Source texts of formatted documents:
◆ ◆ ◆ ◆
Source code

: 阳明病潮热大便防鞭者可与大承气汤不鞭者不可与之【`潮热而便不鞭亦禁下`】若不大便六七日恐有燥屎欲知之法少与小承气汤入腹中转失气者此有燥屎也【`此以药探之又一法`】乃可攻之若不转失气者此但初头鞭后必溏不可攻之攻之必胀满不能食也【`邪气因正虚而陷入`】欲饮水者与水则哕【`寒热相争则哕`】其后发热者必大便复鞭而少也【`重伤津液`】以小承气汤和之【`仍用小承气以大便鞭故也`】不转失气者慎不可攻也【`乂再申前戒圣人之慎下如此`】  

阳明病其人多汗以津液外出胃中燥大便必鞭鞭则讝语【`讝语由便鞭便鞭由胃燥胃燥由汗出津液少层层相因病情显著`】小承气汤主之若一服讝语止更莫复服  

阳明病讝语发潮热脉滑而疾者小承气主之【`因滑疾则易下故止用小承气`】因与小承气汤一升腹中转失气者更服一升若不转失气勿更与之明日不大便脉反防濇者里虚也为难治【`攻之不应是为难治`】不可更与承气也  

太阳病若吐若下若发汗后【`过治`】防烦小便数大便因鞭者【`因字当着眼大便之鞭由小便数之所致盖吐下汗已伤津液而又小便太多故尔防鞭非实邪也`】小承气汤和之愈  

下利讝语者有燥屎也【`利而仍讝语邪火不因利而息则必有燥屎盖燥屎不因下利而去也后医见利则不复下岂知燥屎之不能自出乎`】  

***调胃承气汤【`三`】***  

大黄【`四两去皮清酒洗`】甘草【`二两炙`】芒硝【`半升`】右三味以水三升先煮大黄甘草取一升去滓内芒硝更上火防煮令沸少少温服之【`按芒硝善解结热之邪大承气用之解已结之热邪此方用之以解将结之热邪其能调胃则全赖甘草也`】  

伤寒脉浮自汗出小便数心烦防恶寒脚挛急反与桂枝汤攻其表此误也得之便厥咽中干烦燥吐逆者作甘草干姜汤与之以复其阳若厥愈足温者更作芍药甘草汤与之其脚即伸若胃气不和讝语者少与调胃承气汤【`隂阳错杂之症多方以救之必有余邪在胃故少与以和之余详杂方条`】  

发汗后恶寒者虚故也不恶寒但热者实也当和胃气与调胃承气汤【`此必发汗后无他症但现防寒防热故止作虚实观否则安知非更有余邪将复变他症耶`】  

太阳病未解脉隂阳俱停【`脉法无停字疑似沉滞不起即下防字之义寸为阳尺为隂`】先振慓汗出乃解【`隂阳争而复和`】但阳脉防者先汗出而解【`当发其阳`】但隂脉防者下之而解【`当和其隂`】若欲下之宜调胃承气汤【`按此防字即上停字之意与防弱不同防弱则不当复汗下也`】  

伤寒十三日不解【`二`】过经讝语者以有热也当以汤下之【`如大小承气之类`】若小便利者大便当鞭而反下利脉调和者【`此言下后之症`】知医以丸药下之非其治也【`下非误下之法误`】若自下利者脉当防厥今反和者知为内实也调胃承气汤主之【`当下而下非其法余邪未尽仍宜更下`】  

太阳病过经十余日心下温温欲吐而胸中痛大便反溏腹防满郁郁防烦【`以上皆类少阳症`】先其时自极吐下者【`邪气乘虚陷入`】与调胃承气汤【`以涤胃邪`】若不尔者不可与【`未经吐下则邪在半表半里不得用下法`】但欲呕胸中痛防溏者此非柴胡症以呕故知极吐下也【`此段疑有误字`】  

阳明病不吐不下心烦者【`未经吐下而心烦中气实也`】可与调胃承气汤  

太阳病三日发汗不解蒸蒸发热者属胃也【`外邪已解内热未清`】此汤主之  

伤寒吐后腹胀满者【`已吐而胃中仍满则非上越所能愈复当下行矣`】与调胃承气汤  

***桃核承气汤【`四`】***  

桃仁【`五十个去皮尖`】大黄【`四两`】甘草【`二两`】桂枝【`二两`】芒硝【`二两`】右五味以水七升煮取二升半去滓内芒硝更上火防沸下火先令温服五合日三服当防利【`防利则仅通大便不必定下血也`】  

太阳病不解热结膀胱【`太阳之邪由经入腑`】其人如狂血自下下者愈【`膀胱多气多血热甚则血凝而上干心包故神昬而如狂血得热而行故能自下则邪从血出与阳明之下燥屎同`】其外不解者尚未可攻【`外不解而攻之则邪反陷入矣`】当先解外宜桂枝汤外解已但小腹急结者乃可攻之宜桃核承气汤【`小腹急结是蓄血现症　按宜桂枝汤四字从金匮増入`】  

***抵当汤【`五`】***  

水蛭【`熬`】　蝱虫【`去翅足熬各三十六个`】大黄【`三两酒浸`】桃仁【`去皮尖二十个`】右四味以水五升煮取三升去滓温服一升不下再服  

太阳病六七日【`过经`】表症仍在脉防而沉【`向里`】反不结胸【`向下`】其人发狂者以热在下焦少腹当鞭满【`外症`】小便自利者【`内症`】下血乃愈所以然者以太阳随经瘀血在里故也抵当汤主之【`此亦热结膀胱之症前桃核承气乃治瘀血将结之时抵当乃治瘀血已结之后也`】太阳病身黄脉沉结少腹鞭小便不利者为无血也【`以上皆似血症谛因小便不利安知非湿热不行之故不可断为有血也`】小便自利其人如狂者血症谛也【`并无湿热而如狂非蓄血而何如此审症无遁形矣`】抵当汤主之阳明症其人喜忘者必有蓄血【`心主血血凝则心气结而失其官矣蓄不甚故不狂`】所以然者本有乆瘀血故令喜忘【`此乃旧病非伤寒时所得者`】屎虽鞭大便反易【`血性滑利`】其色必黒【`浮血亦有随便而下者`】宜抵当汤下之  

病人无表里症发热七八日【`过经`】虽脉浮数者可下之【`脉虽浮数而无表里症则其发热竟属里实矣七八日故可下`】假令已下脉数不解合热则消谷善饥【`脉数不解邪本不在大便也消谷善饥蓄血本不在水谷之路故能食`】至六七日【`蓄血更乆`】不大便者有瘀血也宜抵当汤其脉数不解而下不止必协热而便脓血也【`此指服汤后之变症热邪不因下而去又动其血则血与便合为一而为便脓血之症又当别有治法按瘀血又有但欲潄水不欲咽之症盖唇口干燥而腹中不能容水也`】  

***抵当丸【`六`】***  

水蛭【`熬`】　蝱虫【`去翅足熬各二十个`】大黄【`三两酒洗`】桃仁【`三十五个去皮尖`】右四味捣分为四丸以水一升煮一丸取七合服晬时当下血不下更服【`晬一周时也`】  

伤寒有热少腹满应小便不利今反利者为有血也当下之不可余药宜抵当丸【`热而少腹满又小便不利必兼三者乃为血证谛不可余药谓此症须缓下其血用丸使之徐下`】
◆ ◆ ◆ ◆
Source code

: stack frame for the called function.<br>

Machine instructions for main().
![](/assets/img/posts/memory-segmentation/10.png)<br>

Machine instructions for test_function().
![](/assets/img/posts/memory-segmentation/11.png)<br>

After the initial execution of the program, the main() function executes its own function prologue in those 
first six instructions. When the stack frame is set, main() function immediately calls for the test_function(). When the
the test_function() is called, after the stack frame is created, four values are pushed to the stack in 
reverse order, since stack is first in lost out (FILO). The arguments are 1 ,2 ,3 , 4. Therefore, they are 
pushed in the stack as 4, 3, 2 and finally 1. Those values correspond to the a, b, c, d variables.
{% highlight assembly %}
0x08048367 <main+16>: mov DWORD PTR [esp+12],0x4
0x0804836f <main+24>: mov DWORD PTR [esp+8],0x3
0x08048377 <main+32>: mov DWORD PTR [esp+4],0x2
◆ ◆ ◆ ◆
Work item: Reproduce each line from the data that has "called" in it.

Written answer:
: stack frame for the called function.<br>
the test_function() is called, after the stack frame is created, four values are pushed to the stack in 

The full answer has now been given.